◆ **Exercise**
Transcribe word for word everything from the start of the rows below down to and including the line that contains "local contrast: highlights".

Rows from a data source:
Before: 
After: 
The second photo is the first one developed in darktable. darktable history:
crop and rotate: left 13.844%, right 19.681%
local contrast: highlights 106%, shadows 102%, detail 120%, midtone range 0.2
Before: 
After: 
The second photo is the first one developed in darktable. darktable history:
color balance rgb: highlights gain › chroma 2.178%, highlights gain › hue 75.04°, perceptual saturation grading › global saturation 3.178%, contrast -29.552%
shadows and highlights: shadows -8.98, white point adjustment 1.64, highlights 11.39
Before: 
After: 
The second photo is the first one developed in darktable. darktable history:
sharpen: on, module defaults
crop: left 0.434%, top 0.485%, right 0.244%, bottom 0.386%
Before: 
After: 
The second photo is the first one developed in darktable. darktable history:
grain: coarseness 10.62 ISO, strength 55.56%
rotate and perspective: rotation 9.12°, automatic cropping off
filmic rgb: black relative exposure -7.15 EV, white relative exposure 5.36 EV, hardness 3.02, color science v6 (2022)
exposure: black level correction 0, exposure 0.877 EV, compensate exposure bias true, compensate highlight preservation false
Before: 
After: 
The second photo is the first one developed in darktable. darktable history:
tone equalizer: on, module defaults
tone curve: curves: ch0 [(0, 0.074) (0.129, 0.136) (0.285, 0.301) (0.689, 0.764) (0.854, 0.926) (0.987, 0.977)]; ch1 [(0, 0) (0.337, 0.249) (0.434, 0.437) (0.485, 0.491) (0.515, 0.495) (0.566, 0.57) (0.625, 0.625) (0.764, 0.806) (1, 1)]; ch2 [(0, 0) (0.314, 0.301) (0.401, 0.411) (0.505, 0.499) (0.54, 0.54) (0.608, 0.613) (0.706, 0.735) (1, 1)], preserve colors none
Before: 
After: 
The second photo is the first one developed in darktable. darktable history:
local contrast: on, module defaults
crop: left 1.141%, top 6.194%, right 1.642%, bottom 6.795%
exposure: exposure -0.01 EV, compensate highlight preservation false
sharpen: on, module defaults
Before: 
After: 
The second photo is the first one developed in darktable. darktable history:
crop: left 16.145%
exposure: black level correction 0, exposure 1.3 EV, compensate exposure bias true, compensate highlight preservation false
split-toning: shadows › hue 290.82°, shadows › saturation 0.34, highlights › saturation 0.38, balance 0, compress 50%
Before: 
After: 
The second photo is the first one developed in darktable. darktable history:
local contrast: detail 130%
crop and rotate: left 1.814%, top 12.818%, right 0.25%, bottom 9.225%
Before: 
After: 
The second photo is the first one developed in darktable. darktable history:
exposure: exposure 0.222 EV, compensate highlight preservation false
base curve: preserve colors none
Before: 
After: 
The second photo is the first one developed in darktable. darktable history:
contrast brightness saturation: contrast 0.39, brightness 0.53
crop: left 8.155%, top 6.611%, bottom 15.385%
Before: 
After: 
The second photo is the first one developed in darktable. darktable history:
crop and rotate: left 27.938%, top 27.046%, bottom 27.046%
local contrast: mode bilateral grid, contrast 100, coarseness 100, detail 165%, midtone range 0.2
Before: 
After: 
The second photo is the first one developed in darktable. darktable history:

◆ **The result**
Before: 
After: 
The second photo is the first one developed in darktable. darktable history:
crop and rotate: left 13.844%, right 19.681%
local contrast: highlights 106%, shadows 102%, detail 120%, midtone range 0.2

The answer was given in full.